Es konnte nur sein, dass irgendjemand aus unserem Jahrgang uns gesehen hatte, aber so weit ich wusste, wohnte bis auf Leighton niemand in meiner Straße.
"Ich denke doch, dass meine Quelle sehr vertrauenswürdig ist und dass sie genau weiß was sie da gesehen hat. Aber sollte das wirklich anders gewesen sein und darum bete ich für dich, Kaileigh, dann mach das Arthur gefälligst gestern schon klar." Celine beruhigte sich ein wenig.
"Und das mit Leighton, pass auf dass du ihn vor Arthur an der Leine behältst sonst endet das für keinen der beiden mit dem Leben, wenn sie sich auf dem Gang begegnen." gab sie mir auf und brauste dann an mir vorbei in die Richtung von Arthur und Caleb.
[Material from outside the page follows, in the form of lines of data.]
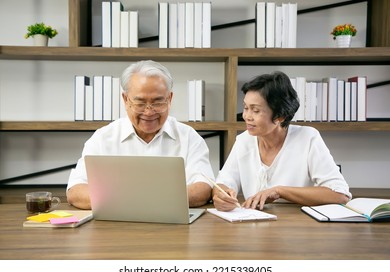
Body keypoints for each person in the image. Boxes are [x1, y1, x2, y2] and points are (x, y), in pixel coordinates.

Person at [67, 60, 214, 209]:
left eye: (157, 102)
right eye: (140, 103)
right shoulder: (103, 138)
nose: (149, 112)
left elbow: (204, 188)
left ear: (169, 99)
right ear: (125, 100)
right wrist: (142, 200)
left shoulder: (189, 137)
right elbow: (75, 191)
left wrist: (134, 198)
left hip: (175, 227)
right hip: (115, 226)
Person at [213, 71, 352, 212]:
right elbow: (223, 183)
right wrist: (221, 195)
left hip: (298, 225)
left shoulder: (308, 138)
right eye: (245, 108)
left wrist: (279, 191)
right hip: (253, 225)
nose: (247, 116)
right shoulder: (243, 141)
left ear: (280, 116)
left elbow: (340, 195)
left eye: (255, 110)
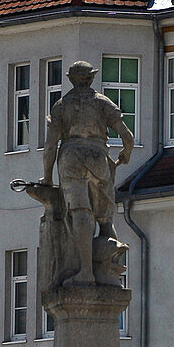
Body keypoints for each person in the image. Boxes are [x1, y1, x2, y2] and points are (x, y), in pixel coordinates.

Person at [42, 60, 134, 286]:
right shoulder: (101, 102)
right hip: (98, 156)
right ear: (91, 78)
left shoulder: (61, 105)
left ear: (71, 80)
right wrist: (127, 154)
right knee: (105, 217)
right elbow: (127, 136)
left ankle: (85, 272)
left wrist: (47, 177)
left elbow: (50, 146)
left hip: (71, 156)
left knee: (81, 211)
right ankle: (109, 273)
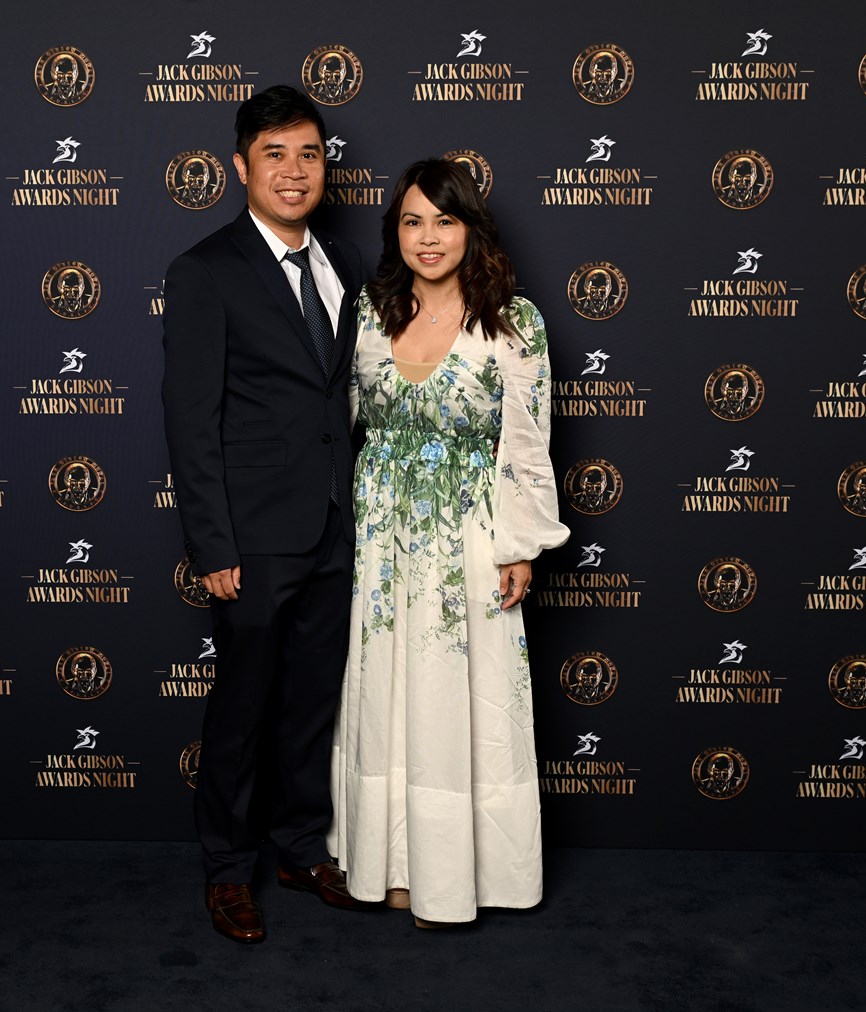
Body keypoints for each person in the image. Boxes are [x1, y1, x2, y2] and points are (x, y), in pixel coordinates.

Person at [327, 159, 569, 927]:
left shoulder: (513, 320)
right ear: (394, 232)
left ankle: (456, 878)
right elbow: (336, 424)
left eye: (444, 220)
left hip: (469, 536)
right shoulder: (368, 313)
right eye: (412, 221)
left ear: (471, 229)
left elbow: (527, 442)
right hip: (379, 542)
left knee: (460, 700)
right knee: (386, 697)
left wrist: (519, 545)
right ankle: (392, 867)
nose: (428, 238)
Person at [161, 85, 365, 944]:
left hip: (333, 525)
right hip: (249, 538)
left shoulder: (341, 263)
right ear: (240, 167)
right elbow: (190, 419)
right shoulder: (205, 270)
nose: (294, 171)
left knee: (313, 701)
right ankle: (226, 870)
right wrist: (213, 545)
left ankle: (297, 847)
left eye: (308, 154)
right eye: (274, 154)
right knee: (243, 709)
Komplett von der Rolle sah ich ihr nach und schüttelte den Kopf.
Hatte Leighton an Monty weiter getratscht, dass er mich geküsst hat und Monty hat es an Celine weiter gegeben und sie an Arthur?
Aber Leighton würde so etwas nicht einfach an Monty weiter geben. Er hatte in den letzte Tagen keine Gelegenheit dazu, da wir uns die ganze Zeit ausgesprochen hatten.